I think that is the message we get from the first reading this morning from the Gospel according to Matthew. Jesus and some of his disciples are up on the mountain and Jesus is revealed for who he really is- that is God. Jesus was transfigured before their very eyes and his face shone and his clothes glowed. Heroes of the faith long since gone from this life emerge and stand with Jesus. As if this weren’t enough to cap it all off out of the clouds comes the very voice of God ‘This is my Son, the Beloved; with him I am well pleased; listen to Him!” Sure they were overcome with fear and a profound sense of awe and wonder at what they had seen but after all that there would be no mistaking that Jesus was for real. Peter was so taken by the experience that he wanted to set up dwelling places and stay there, but they don’t - they walk back down the mountain, down to the level ground. In fact each step they take is one step closer to Jerusalem, to Jesus trial, and subsequent death. I am sure when Peter was being asked those three times if he was the one others saw with Jesus, if he was one of Jesus’ followers- I am sure he wished he was back on that mountain top where God was near. But that is just it God was near, God was with him, that was the whole point of what he and the other disciples saw up on that mountain. No matter how far from the mountain he may have been that experience was with him, God was with him and God is with us.
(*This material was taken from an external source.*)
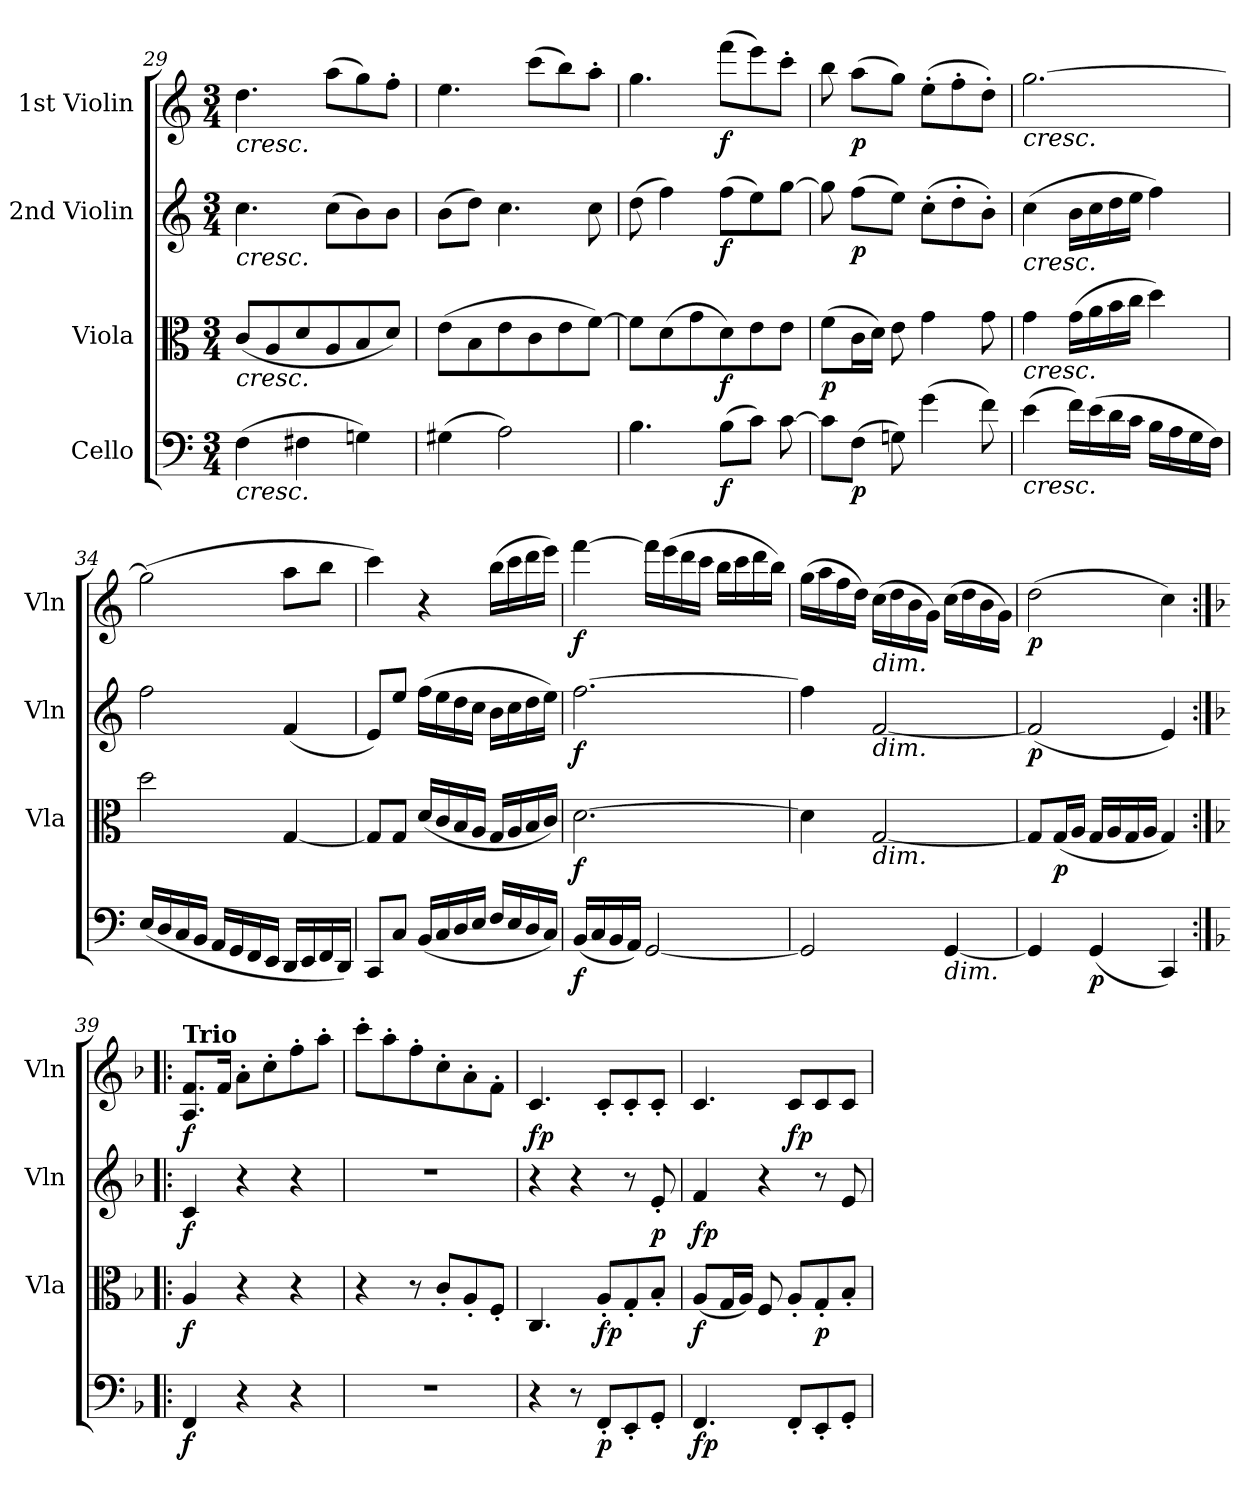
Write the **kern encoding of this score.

Theologian Karl Barth is credited with having said, “The Word became flesh and dwelt among us- then through the discourse of theologians it became words again.” Friends in Christ God became flesh and dwelt among us- God came down off the mountain to be with us on the level ground and to pull us out of the valleys. There is no place we can be that God isn’t with us, that is the startling truth of the gospel. Sometimes however we so grapple with what that means for us that we forget. Sometimes we are so distressed about being in the valley that we can’t remember. Sometimes we are so consumed in our search for God that we neglect to open our eyes and see that God has already found us. Mountaintop experiences are great, wonderful, feel good moments but we don’t get to stay on the mountain forever and that is ok because God is with us on the mountain and wherever we go. So the joke at the beginning that wasn’t really funny may have been more true than the farmer realized even at having virtually no potatoes the stack would be enough to reach the foot of God because God isn’t just up there in some far off corner of the heavens God is here with us also. Therefore it is safe for us to come down out of the clouds and live out our faith on the level ground trusting that God is still with us and that God’s steadfast love endures forever. Amen.